The workshop will be limited to 50 active researchers of which 30 will be invited. Advanced PhD students and Postdoctoral researchers are invited to propose a contribution to the workshop: a selection of 20 presentation (oral or poster) will be made by the Scientific Steering Group. Applications, including an abstract, a CV and a statement of interest, should be sent to Nico Caltabiano (firstname.lastname@example.org) before September 10th.
El Niño - Southern Oscillation (ENSO) is the dominant mode of interannual climate variability with worldwide weather and societal impacts. Because ENSO involves a complex interplay of numerous ocean and atmospheric processes, accurately modelling this climate phenomenon with coupled General Circulation Models (GCMs) and understanding and anticipating its behaviour on seasonal to decadal and longer time scales still poses a formidable challenge. Over the past few years, new promising methods have emerged which can improve ENSO simulation, for example by combining ENSO theoretical frameworks and GCM modelling or by using initialised hindcasts and by utilising the recent wealth of high-quality observations to understand errors and their growth in forecast systems. By focusing on the very key processes affecting ENSO dynamics, these new approaches have a strong potential to accelerate progress and improve representation of ENSO in complex climate models. Not only can these new methods help address the question of whether ENSO is changing in a changing climate, but potentially they can also improve reliability of centennial-scale climate projections.
The World Climate Research Program (WCRP) has long recognised the central importance of an improved understanding and predictability of ENSO by encouraging coordinated research in tropical climate variability via its different expert Panels (Pacific, Indian, Seasonal to Interannual Prediction,...) The next Coordinated Model Intercomparison Project (CMIP5), which will feed into the IPCC 5th Assessment, provides a new opportunity to evaluate current research in the process-based evaluation of ENSO in GCMs.
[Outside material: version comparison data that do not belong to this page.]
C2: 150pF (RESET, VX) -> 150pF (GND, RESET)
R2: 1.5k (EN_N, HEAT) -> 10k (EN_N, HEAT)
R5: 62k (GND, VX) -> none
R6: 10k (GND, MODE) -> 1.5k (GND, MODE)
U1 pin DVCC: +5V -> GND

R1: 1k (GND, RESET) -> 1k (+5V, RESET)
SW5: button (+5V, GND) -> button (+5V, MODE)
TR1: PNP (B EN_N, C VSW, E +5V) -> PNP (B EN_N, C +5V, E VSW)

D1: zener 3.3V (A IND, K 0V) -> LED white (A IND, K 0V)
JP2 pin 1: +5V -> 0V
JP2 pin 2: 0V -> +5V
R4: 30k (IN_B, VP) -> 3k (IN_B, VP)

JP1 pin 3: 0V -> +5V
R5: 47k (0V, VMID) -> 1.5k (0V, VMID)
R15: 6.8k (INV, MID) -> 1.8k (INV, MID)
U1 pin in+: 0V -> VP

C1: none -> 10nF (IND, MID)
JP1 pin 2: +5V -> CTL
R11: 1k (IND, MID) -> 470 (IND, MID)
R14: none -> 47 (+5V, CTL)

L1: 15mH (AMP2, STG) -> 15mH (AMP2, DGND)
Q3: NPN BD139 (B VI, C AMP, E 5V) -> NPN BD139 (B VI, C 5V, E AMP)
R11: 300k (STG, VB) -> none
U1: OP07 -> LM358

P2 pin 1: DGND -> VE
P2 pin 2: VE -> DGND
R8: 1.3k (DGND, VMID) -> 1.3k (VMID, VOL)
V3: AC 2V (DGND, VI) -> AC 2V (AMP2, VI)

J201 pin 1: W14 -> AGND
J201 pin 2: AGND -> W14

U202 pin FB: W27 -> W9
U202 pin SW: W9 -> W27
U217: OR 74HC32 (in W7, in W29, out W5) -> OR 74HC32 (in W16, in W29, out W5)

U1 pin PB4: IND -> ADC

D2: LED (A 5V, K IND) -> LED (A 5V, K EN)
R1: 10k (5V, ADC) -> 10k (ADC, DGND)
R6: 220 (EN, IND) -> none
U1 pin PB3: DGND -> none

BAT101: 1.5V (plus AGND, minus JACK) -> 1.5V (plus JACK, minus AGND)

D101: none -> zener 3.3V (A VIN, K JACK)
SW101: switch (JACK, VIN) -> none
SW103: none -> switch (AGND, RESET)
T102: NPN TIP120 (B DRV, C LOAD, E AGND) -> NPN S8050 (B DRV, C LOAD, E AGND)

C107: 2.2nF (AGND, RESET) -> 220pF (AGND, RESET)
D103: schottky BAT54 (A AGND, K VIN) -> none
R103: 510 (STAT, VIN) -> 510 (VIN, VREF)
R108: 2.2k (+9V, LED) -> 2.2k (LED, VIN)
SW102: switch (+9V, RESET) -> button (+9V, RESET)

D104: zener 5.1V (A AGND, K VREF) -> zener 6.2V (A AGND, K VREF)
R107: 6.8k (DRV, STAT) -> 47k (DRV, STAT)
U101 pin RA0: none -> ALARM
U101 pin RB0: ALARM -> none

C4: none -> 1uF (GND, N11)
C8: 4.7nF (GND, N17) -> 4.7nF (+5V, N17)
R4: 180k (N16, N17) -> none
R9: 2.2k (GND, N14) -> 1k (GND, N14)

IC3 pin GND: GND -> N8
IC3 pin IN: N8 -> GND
The workshop aims to present and discuss emerging new methods for the process-based evaluation of ENSO in GCMs, their use in multi-model assessments and identify future directions and associated challenges.
a) To make an inventory of the existing approaches to evaluate ENSO processes in GCMs; compare, contrast and discuss the relative merits of these approaches as for example applied to CMIP3;
b) To review the potential of methods bridging ENSO theoretical frameworks and GCM modelling; and,
c) To review the observing system and available data for the evaluation of ENSO in GCMs.